• _What this task involves_: Repeat the listing in full, preserving every character.

Stored data:
· · ·

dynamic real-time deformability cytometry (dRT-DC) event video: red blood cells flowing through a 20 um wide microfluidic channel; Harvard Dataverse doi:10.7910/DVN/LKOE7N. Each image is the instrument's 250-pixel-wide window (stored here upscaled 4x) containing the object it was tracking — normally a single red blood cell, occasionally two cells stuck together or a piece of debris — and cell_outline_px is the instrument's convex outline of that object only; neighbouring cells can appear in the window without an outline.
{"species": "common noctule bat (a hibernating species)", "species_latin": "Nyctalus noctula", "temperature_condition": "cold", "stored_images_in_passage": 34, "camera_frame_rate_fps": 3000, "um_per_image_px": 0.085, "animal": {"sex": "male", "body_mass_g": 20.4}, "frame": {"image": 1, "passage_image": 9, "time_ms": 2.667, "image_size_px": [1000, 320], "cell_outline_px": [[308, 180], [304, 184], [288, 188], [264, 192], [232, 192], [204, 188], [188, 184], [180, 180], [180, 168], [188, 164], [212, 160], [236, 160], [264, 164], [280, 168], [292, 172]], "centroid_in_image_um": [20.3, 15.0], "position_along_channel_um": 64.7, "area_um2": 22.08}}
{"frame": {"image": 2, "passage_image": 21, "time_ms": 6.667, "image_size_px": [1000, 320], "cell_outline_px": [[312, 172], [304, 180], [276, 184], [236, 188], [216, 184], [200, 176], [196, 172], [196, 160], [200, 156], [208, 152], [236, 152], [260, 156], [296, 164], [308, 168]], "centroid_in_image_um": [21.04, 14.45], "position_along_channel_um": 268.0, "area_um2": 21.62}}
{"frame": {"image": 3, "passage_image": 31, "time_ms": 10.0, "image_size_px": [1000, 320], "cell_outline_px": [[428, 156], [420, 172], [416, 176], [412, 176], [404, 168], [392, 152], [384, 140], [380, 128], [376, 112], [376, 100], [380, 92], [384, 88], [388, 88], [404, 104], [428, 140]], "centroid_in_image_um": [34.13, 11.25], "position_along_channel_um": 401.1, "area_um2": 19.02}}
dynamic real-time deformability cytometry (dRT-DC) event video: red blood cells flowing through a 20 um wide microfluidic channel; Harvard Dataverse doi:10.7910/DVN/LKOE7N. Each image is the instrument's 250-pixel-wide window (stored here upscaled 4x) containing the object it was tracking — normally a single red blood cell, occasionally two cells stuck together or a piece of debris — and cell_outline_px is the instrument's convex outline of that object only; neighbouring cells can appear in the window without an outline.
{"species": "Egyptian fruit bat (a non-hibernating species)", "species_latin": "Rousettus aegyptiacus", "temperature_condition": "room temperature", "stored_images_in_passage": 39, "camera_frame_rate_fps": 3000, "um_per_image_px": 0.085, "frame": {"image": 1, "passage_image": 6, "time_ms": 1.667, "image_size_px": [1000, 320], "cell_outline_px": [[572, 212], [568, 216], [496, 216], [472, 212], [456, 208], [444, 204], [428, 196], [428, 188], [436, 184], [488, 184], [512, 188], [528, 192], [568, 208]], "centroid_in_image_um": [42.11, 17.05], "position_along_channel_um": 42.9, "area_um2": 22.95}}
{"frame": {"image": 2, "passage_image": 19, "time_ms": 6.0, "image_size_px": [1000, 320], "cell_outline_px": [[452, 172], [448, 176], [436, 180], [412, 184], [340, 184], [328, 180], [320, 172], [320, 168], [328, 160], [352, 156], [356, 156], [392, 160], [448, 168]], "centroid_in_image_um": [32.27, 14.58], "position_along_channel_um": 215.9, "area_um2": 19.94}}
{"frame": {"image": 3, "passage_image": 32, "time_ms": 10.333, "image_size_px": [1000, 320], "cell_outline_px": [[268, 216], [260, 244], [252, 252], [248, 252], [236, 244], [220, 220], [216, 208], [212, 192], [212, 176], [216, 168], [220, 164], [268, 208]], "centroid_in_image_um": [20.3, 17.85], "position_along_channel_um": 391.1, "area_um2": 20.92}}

· · ·

• _Exercise output_:
dynamic real-time deformability cytometry (dRT-DC) event video: red blood cells flowing through a 20 um wide microfluidic channel; Harvard Dataverse doi:10.7910/DVN/LKOE7N. Each image is the instrument's 250-pixel-wide window (stored here upscaled 4x) containing the object it was tracking — normally a single red blood cell, occasionally two cells stuck together or a piece of debris — and cell_outline_px is the instrument's convex outline of that object only; neighbouring cells can appear in the window without an outline.
{"species": "common noctule bat (a hibernating species)", "species_latin": "Nyctalus noctula", "temperature_condition": "cold", "stored_images_in_passage": 34, "camera_frame_rate_fps": 3000, "um_per_image_px": 0.085, "animal": {"sex": "male", "body_mass_g": 20.4}, "frame": {"image": 1, "passage_image": 9, "time_ms": 2.667, "image_size_px": [1000, 320], "cell_outline_px": [[308, 180], [304, 184], [288, 188], [264, 192], [232, 192], [204, 188], [188, 184], [180, 180], [180, 168], [188, 164], [212, 160], [236, 160], [264, 164], [280, 168], [292, 172]], "centroid_in_image_um": [20.3, 15.0], "position_along_channel_um": 64.7, "area_um2": 22.08}}
{"frame": {"image": 2, "passage_image": 21, "time_ms": 6.667, "image_size_px": [1000, 320], "cell_outline_px": [[312, 172], [304, 180], [276, 184], [236, 188], [216, 184], [200, 176], [196, 172], [196, 160], [200, 156], [208, 152], [236, 152], [260, 156], [296, 164], [308, 168]], "centroid_in_image_um": [21.04, 14.45], "position_along_channel_um": 268.0, "area_um2": 21.62}}
{"frame": {"image": 3, "passage_image": 31, "time_ms": 10.0, "image_size_px": [1000, 320], "cell_outline_px": [[428, 156], [420, 172], [416, 176], [412, 176], [404, 168], [392, 152], [384, 140], [380, 128], [376, 112], [376, 100], [380, 92], [384, 88], [388, 88], [404, 104], [428, 140]], "centroid_in_image_um": [34.13, 11.25], "position_along_channel_um": 401.1, "area_um2": 19.02}}
dynamic real-time deformability cytometry (dRT-DC) event video: red blood cells flowing through a 20 um wide microfluidic channel; Harvard Dataverse doi:10.7910/DVN/LKOE7N. Each image is the instrument's 250-pixel-wide window (stored here upscaled 4x) containing the object it was tracking — normally a single red blood cell, occasionally two cells stuck together or a piece of debris — and cell_outline_px is the instrument's convex outline of that object only; neighbouring cells can appear in the window without an outline.
{"species": "Egyptian fruit bat (a non-hibernating species)", "species_latin": "Rousettus aegyptiacus", "temperature_condition": "room temperature", "stored_images_in_passage": 39, "camera_frame_rate_fps": 3000, "um_per_image_px": 0.085, "frame": {"image": 1, "passage_image": 6, "time_ms": 1.667, "image_size_px": [1000, 320], "cell_outline_px": [[572, 212], [568, 216], [496, 216], [472, 212], [456, 208], [444, 204], [428, 196], [428, 188], [436, 184], [488, 184], [512, 188], [528, 192], [568, 208]], "centroid_in_image_um": [42.11, 17.05], "position_along_channel_um": 42.9, "area_um2": 22.95}}
{"frame": {"image": 2, "passage_image": 19, "time_ms": 6.0, "image_size_px": [1000, 320], "cell_outline_px": [[452, 172], [448, 176], [436, 180], [412, 184], [340, 184], [328, 180], [320, 172], [320, 168], [328, 160], [352, 156], [356, 156], [392, 160], [448, 168]], "centroid_in_image_um": [32.27, 14.58], "position_along_channel_um": 215.9, "area_um2": 19.94}}
{"frame": {"image": 3, "passage_image": 32, "time_ms": 10.333, "image_size_px": [1000, 320], "cell_outline_px": [[268, 216], [260, 244], [252, 252], [248, 252], [236, 244], [220, 220], [216, 208], [212, 192], [212, 176], [216, 168], [220, 164], [268, 208]], "centroid_in_image_um": [20.3, 17.85], "position_along_channel_um": 391.1, "area_um2": 20.92}}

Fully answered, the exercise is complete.